I met with one of the Biarri founders, Joe Forbes, over coffee at his favourite cafe (in what we started calling his “coffice”). I liked what I heard – it seemed the Biarri guys had learned from the development mistakes we often see in software development in a corporate culture (“remember the Alamo”, Joe often says). Software was stripped back to the essentials, with the aim to have interaction design done first rather than as an afterthought (or worse still, by developers!). Interfacing with other systems was somewhat bypassed – using simple formats (e.g. CSV) to move data between systems. A mathematical approach was taken to solving each problem, by formulating each engine in a formal way to exploit the “power of maths”. The company was keeping its IT footprint as light as possible through the use of remotely hosted / cloud based computing resources, and had a strong focus on keeping costs low (I had always found the waste, and lack of care about it, frustrating within a corporate). They were using new web-app based technologies, and finally, they were growing! I jumped ship.

My probation period was hard work. Myself and another newbie – our COO George – were placed on a project aiming to model a redesign of a national parcel network, and some of the major Biarri players were on a well earned spate of leave. George took the reigns, and I was back in the developers chair, trying to cover ground as quickly as possible. My learning of “new stuff” started from that first week, and pretty much hasn’t abated since. As the project wore on, I got to team-lead a few of the more “junior” developers – however Joe and Ash are exceptionally good at hiring very clever people – not much leading was required.
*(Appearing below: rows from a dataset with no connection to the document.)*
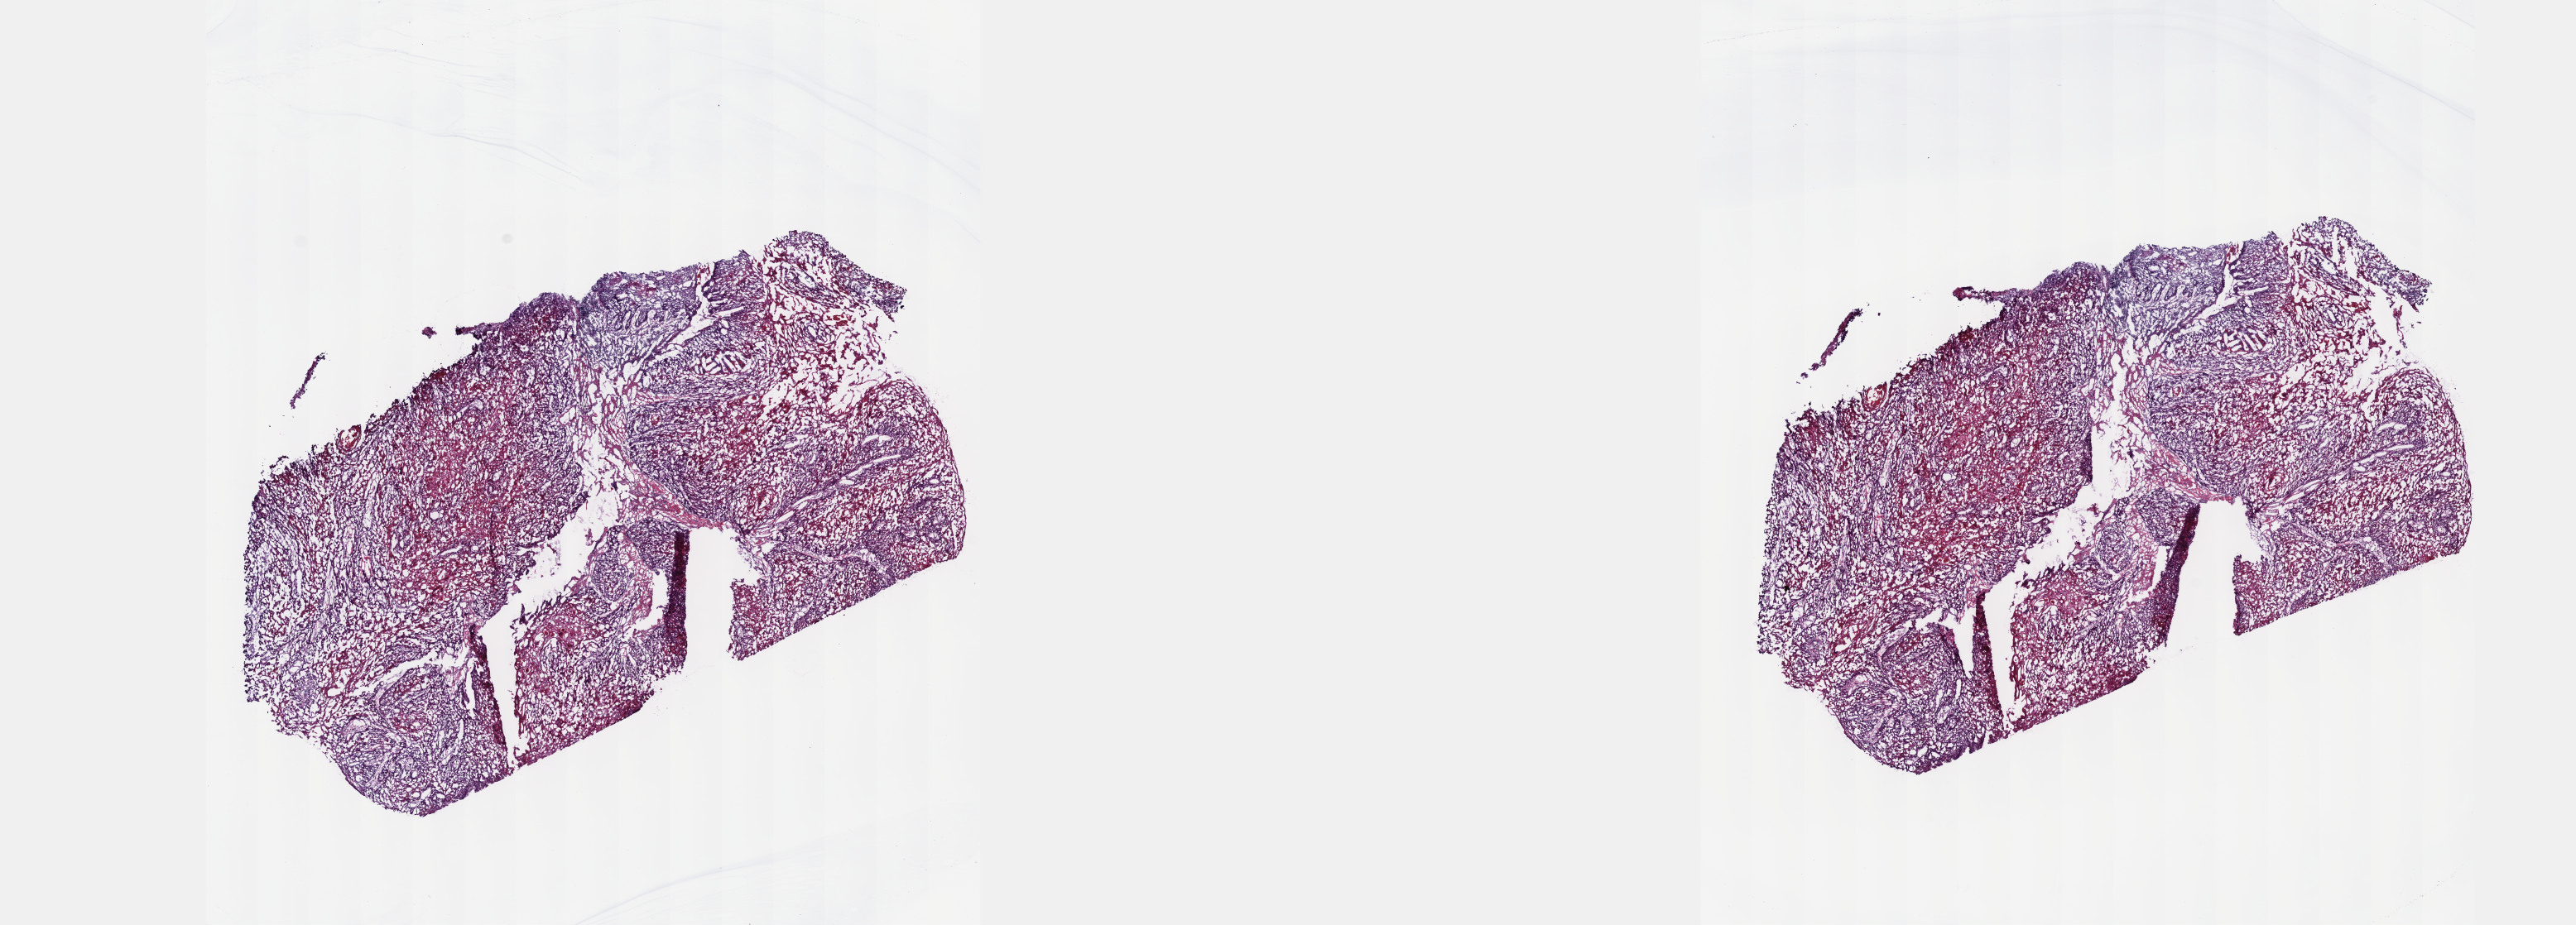
Whole-slide histology image, Hematoxylin and eosin (H&E) stained, whole scanned area (about 25.1 x 9.0 mm) shown as a low-resolution overview, frozen section, sample: primary tumour, esophagus. Patient: female, age at initial diagnosis 63 years. Histologic grade: G2 (moderately differentiated). Composition of this section per pathologist review: tumour cells 60%, tumour nuclei 60%, normal cells 0%, stromal cells 30%, necrosis 10%. Inflammatory infiltration, as recorded: lymphocyte infiltration 40%, monocyte infiltration 20%, neutrophil infiltration 20%.
TNM: T2 N0 M0. AJCC pathologic stage: IIA (7th edition). Lymph nodes positive (case pathology): 0 of 9 examined. Pathologic diagnosis: Squamous cell carcinoma, NOS (middle third of esophagus).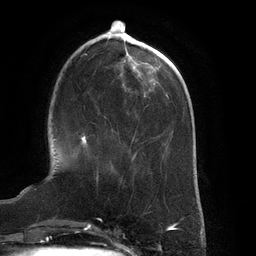
Breast MRI (dynamic contrast-enhanced), one axial slice; slice 46 of 134 in the series (ordered by position); cropped to one breast; dynamic contrast-enhanced series, time point 2 of 6 at this slice position (early post-contrast); 3 T; TE 2.7 ms, TR 6.5 ms; 1.2 mm slice thickness; 256 × 256 image matrix. Female patient.
Structures marked on this image (semi-automatically segmented with operator editing):
- enhancing-tissue mask used for the functional tumour volume (all voxels passing the contrast-enhancement thresholds inside the analysis volume; usually the tumour): box from (x=81, y=135) to (x=99, y=181) px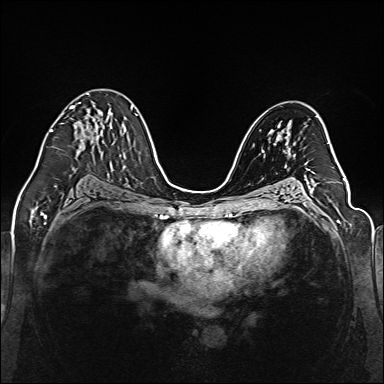
Breast MRI (dynamic contrast-enhanced), one axial slice. Slice 80 of 160 in the series (ordered by position). Dynamic contrast-enhanced series, time point 2 of 6 at this slice position (early post-contrast). 1.5 T. TE 2.3 ms, TR 5.2 ms. 1 mm slice thickness. 384 × 384 image matrix. Female patient.
Annotated regions visible in this slice (semi-automatically segmented with operator editing):
- enhancing-tissue mask used for the functional tumour volume (all voxels passing the contrast-enhancement thresholds inside the analysis volume; usually the tumour): bounding box (x1, y1, x2, y2) in pixels: (49, 102, 111, 136)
By the end of the project I had been reasonably well deprogrammed from my old corporate culture (it isn’t your job title that makes you in Biarri – its how you perform), I’d worked on the tech. stack from back to front, and was ready for the next challenge.

Since then, I’ve worked on a number of quite different scheduling optimisation software projects. Along the way I’ve learned about linear and mixed integer programming in the “real world” (not just on toy problems), and how the real difficulty can lie in the customised algorithms which feed just enough of a problem into commercial solvers without killing solve time. I’ve seen classic statistical, AI and dynamic programming techniques applied to problems as diverse as hub selection, vehicle routing, fibre network design, demand forecasting and resource allocation. I’ve learned how agent-based approaches can be used in the field of optimisation as well as simulation, and I’ve seen the company mature its software development processes to keep the machine working at the top speed it requires (where “agile” can also mean “predictable”).

As Biarri has rapidly grown over the last few years, so has the code base. It’s great to know refactoring isn’t a dirty word at Biarri. I think the key to keeping Biarri agile will be to avoid falling into the trap of developing large “in house” libraries, and not being afraid to throw away code – that should set us up to be able to refresh the “tech. stack” regularly (keeping us ready to use leading edge technology, not locking us into past decisions).

Just like any workplace, the people make or break the culture. Joe has a “hire slow, fire fast” policy, and this has made for a great place to work. It’s a pretty flat structure, and I hope it stays that way – sometimes someone has to be the boss, but everyone needs to be able and willing to get their hands dirty when required.

I can’t say I’m always “comfortable” at Biarri, but I wouldn’t have it any other way. Looking forward to the next 2 years.